• [ACTIVITY]
The answer should be an exact repeat of the stretch of material below from the line containing "Производители" through the line containing "Каменецким районным исполнительным комитетом".
[Opening DATA RECORDS section]
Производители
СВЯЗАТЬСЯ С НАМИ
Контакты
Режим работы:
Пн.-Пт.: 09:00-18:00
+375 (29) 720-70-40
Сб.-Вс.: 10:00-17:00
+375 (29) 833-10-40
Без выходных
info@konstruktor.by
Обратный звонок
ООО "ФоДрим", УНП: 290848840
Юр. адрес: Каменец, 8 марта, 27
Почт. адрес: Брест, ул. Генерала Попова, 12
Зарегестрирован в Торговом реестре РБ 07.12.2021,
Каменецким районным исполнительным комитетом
[Closing DATA RECORDS section]
[Opening DATA RECORDS section]
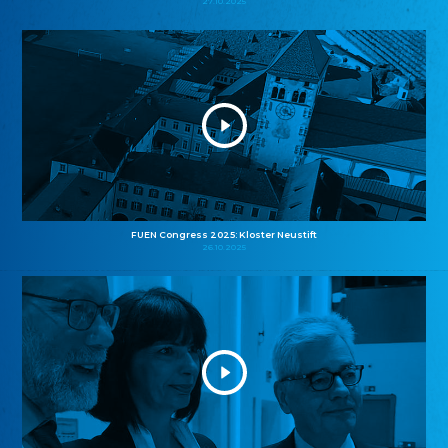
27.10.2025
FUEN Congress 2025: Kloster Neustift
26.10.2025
[Closing DATA RECORDS section]
• [WRITTEN SOLUTION]
Производители
СВЯЗАТЬСЯ С НАМИ
Контакты
Режим работы:
Пн.-Пт.: 09:00-18:00
+375 (29) 720-70-40
Сб.-Вс.: 10:00-17:00
+375 (29) 833-10-40
Без выходных
info@konstruktor.by
Обратный звонок
ООО "ФоДрим", УНП: 290848840
Юр. адрес: Каменец, 8 марта, 27
Почт. адрес: Брест, ул. Генерала Попова, 12
Зарегестрирован в Торговом реестре РБ 07.12.2021,
Каменецким районным исполнительным комитетом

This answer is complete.